For a moment, try to imagine Eric Bischoff beating up Hulk Hogan on Nitro six days before Hulk’s title match against Sting.
Imagine Vince McMahon giving The Rock a Stunner before an upcoming title shot against Steve Austin.
It would be ridiculous; it would be bad for business. It would be flat-out idiotic.
But this is what we saw on the Dec. 9 edition of Raw when Triple H took out the WWE champion because he caused his wife to fall to the ground. With a title unification just days away, what purpose did that distraction serve? Why was that moment chosen to close a hot segment?
The final minutes on Raw were exciting. The crowd was fully behind Daniel Bryan and loudly voiced their displeasure for him not being involved in the upcoming title match. We then got a solid promo from John Cena, and he even accomplished the near impossible of bringing the rowdy crowd’s attention back to his upcoming showdown with Orton.
As the promo concluded, a series of rapid-fire finishing moves broke out. It was chaotic and a lot of fun. The final one, though, ruined the good times. Triple H laid out Randy Orton, the WWE champion, with a Pedigree. He then stood across the ring looking down at him along with Cena and his wife. The champion, two weeks in a row before a huge title match, looked incredibly weak.
The final attack just doesn't make a lot of sense from a storyline or business standpoint. Ever since Orton won the title, it's been a rough road with him and Hunter. One week they seem to love each other, the next they're at odds. This doesn't appear to be leading to a match between the two, so it's just inconsistent writing.

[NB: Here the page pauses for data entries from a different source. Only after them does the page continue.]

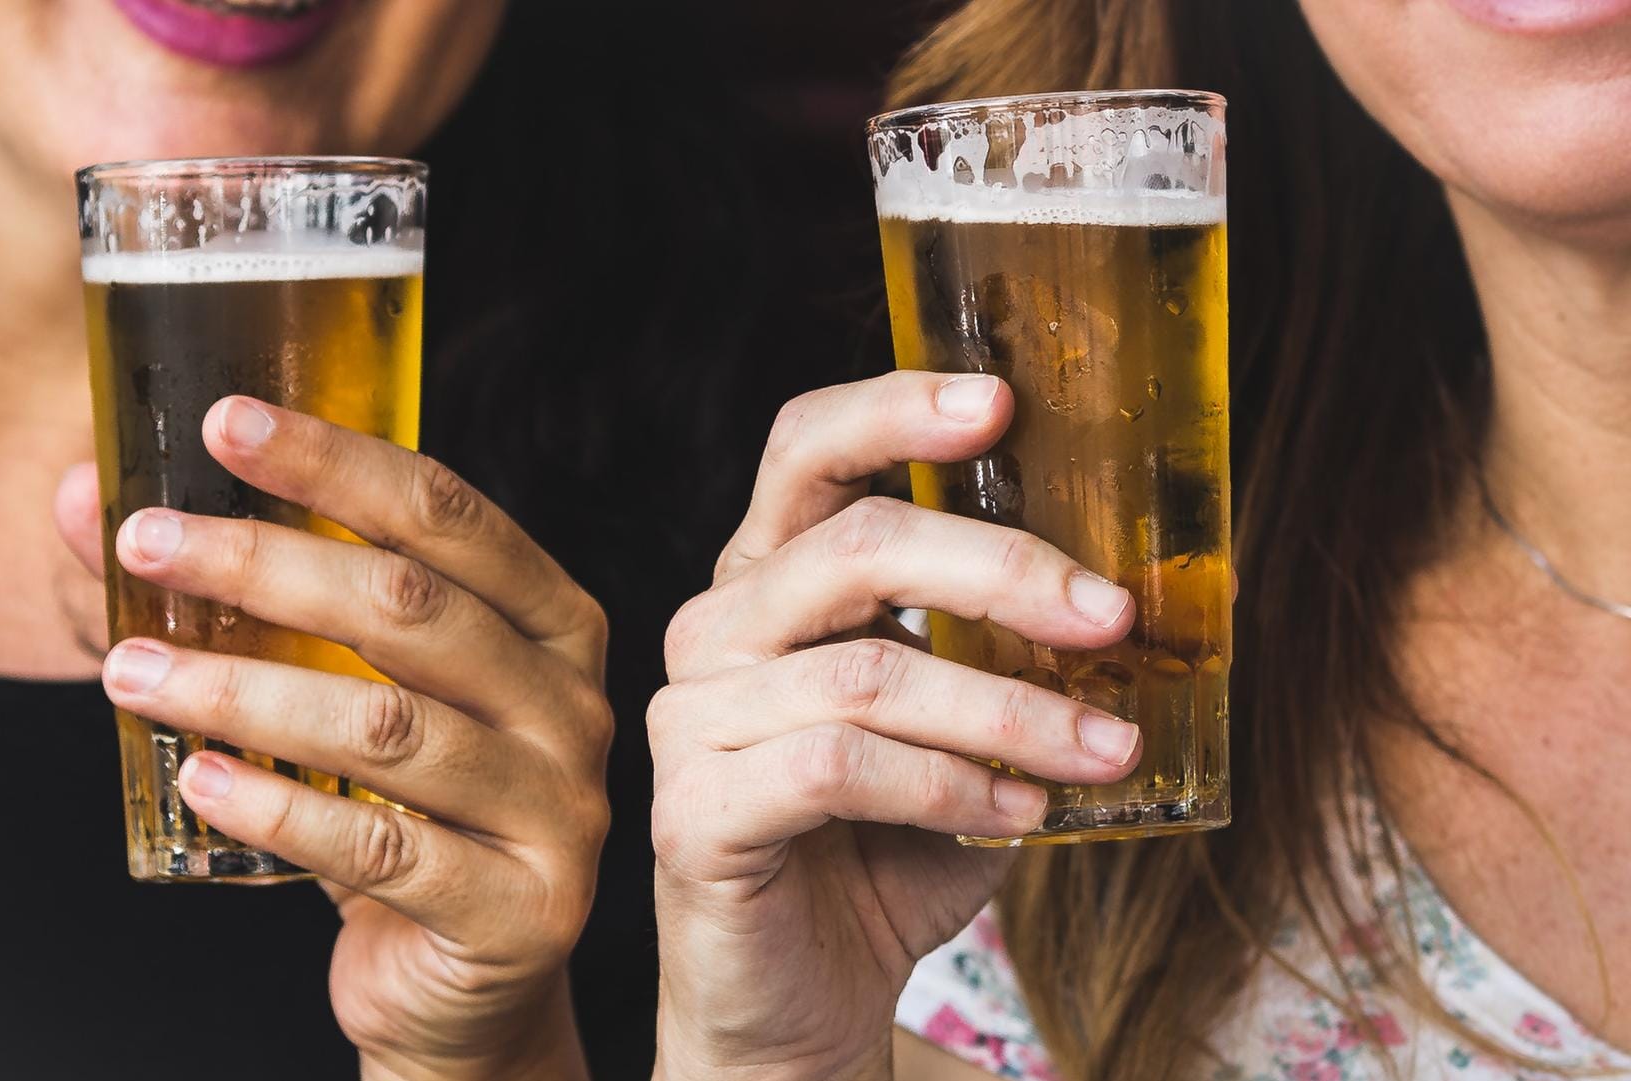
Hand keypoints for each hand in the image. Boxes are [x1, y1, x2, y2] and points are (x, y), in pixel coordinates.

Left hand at [55, 397, 609, 1080]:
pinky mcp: (517, 908)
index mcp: (550, 621)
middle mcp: (570, 703)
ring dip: (243, 689)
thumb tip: (82, 500)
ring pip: (387, 726)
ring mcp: (556, 809)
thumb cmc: (403, 808)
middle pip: (411, 607)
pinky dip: (279, 808)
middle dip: (263, 562)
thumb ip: (243, 596)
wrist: (465, 978)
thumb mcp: (345, 688)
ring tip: (130, 672)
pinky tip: (195, 779)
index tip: (223, 424)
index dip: (334, 462)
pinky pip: (382, 851)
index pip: (447, 514)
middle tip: (143, 543)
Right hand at [648, 371, 1141, 1079]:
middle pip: (851, 546)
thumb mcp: (963, 729)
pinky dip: (951, 788)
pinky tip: (1020, 816)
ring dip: (1010, 710)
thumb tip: (1143, 599)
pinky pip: (840, 767)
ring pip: (868, 671)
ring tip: (1103, 749)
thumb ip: (1008, 655)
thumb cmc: (887, 851)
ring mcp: (693, 719)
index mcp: (772, 580)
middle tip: (1111, 616)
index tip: (1001, 401)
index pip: (806, 451)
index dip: (893, 409)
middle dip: (1000, 570)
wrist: (806, 1002)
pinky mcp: (696, 812)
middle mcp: (717, 629)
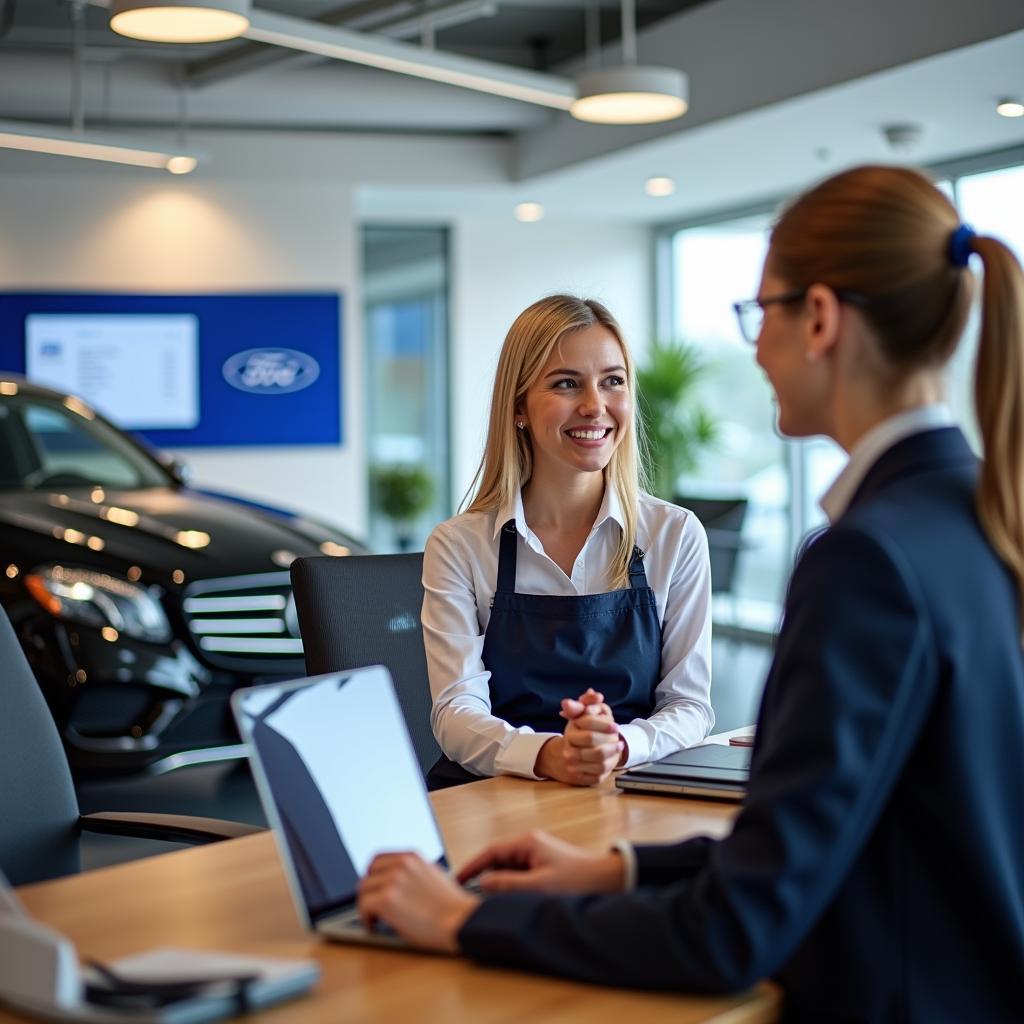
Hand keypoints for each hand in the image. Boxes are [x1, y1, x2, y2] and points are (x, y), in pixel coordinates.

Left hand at [357, 852, 480, 952]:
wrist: (461, 920)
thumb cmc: (452, 906)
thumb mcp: (433, 875)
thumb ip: (414, 873)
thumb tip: (398, 881)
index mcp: (411, 857)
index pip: (378, 859)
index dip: (372, 875)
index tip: (372, 885)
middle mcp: (400, 865)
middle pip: (368, 874)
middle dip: (369, 890)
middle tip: (371, 904)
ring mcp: (392, 881)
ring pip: (363, 890)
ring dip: (366, 905)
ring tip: (373, 918)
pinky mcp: (386, 901)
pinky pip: (363, 907)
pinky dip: (366, 918)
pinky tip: (373, 926)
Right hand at [457, 830, 625, 894]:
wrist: (609, 881)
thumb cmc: (578, 880)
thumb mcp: (539, 885)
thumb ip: (508, 885)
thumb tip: (482, 884)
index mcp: (527, 842)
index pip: (490, 852)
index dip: (471, 866)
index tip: (456, 879)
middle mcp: (530, 845)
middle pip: (497, 861)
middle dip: (483, 878)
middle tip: (468, 896)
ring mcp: (537, 856)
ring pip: (508, 870)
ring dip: (498, 885)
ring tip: (487, 903)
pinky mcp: (544, 867)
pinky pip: (519, 876)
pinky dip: (511, 887)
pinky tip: (508, 901)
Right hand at [542, 688, 625, 784]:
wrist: (563, 756)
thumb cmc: (576, 732)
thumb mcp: (580, 714)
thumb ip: (587, 702)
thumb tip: (593, 692)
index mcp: (570, 733)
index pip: (589, 729)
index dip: (605, 726)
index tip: (615, 726)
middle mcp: (568, 750)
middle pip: (596, 749)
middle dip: (611, 744)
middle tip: (619, 740)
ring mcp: (573, 766)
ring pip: (599, 764)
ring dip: (613, 756)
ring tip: (618, 748)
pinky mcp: (579, 778)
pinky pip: (597, 776)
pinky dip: (607, 768)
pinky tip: (611, 760)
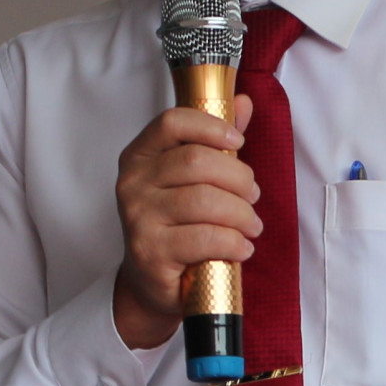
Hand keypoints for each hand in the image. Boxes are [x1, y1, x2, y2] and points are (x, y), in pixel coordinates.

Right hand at [110, 98, 258, 348]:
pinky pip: (204, 238)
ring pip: (203, 201)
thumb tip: (242, 102)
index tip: (238, 141)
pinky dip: (233, 242)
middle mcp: (132, 183)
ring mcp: (138, 218)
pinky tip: (242, 247)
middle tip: (253, 197)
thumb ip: (216, 142)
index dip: (211, 126)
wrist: (153, 283)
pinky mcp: (150, 252)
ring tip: (252, 226)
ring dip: (241, 214)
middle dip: (238, 178)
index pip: (172, 122)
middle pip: (196, 162)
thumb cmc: (178, 225)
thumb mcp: (194, 181)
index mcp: (140, 156)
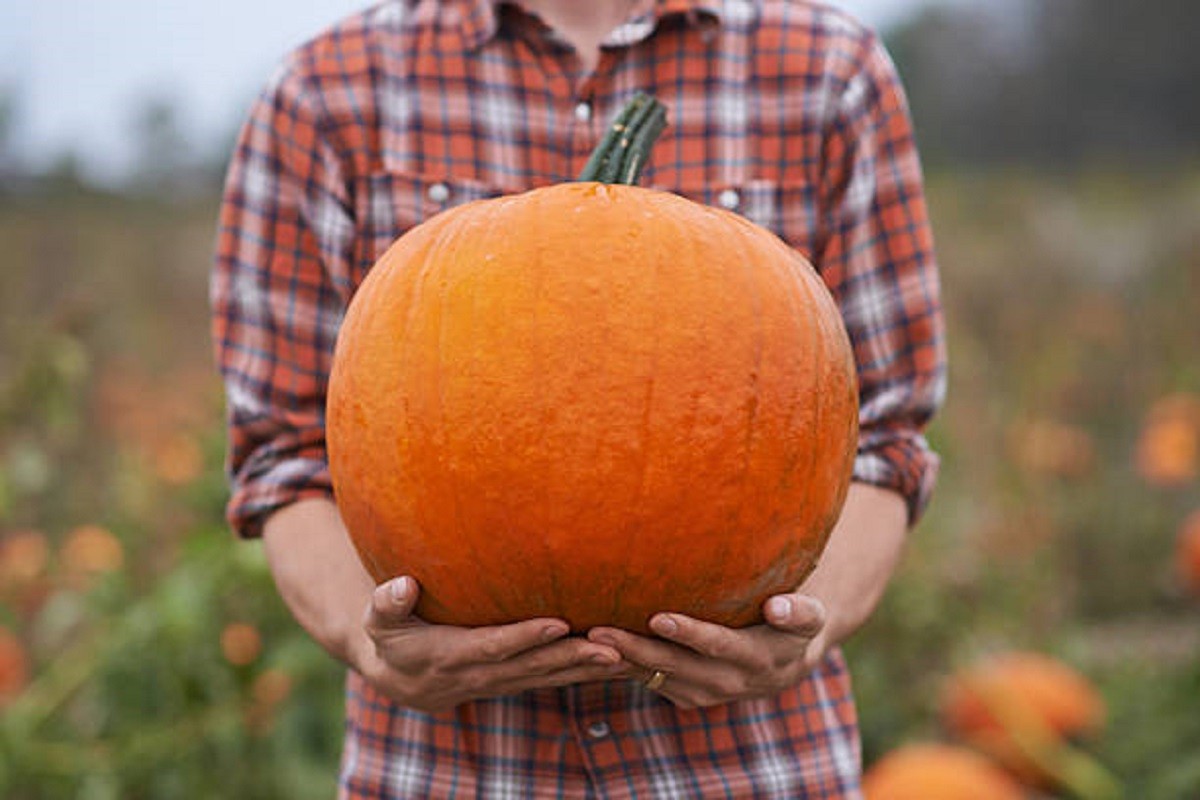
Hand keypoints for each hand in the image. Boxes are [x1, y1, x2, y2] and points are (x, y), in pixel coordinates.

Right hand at [354, 576, 625, 712]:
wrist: (401, 679)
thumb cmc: (391, 636)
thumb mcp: (378, 620)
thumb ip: (387, 602)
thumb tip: (401, 585)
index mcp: (452, 656)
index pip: (495, 646)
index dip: (525, 637)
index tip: (558, 623)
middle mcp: (483, 675)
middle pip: (535, 667)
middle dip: (575, 658)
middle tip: (614, 647)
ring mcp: (504, 682)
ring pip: (552, 677)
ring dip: (590, 670)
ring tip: (631, 657)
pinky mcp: (518, 681)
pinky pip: (556, 679)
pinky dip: (588, 673)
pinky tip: (623, 663)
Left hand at [587, 592, 828, 708]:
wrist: (789, 659)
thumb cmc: (794, 621)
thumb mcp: (810, 614)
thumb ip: (798, 611)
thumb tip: (778, 607)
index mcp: (760, 659)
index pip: (720, 646)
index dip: (691, 634)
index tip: (659, 616)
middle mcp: (732, 682)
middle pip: (679, 667)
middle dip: (640, 649)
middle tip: (603, 629)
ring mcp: (708, 693)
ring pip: (661, 679)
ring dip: (626, 661)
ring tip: (592, 637)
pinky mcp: (689, 695)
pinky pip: (654, 683)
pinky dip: (627, 668)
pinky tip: (600, 648)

It looks like we're headed towards a Punk vs. HHH match (because that worked out so well last time), and Orton's next opponent isn't yet clear.
So what possessed HHH to insert himself into this angle so heavily just days before the show? He basically answered that question himself the week before when he called the upcoming TLC match “the biggest match of this generation.” No wonder he couldn’t keep himself out of it.
There are some who are speculating that HHH will somehow, someway leave TLC with the Unified title. That’s a terrible idea, but you can’t put it past him in the least. The fact that it's even in the back of the minds of fans goes to show how egotistical and out-of-touch HHH has become.
For all intents and purposes, he's retired. Competing once or twice a year isn't the life of a wrestler, that's a Vickie Guerrero in-ring schedule.
What would make Hunter capturing the gold so bad is that without two champions, there will be no one to defend a world title at house shows. He's not going to show up for them. That takes away a big drawing card for fans. What's going to be in the main event? A U.S. title defense?
Ok, so even if this doesn't lead to a Hunter as champion scenario, it's still hard to find the point of it. A COO knocked out the WWE Champion who is 10 years younger than him. That's flat-out bad.
WWE only gave fans a few weeks to let fans know that the titles would be merged. Considering the belts used to be perceived as near equals, this should have been a huge storyline. It could have been a WrestleMania main event. Instead, it's happening at a pay-per-view called Tables, Ladders and Chairs.
The company didn't even seem to be sure that the titles would be unified until a week or so ago. The best thing to do was to keep it simple: Orton and Cena talk about wanting to be the best in the business, and they talk about the proud lineage of their respective belts. Triple H unnecessarily got involved and damaged the top title in the very company he will someday run.
All Raw needed in order to have a fantastic, coherent ending that effectively built toward the pay-per-view was to leave the boss out of it. As we've seen the past few months (and quite a few times over the past 15 years), it doesn't happen as much as it should.
And just in case you didn’t think this segment was really about Triple H, take a look back and see whose music was playing at the end of the show. Rightfully it should have been one of the challengers' at the pay-per-view, right? But it wasn't. It was HHH’s, because why wouldn’t it be?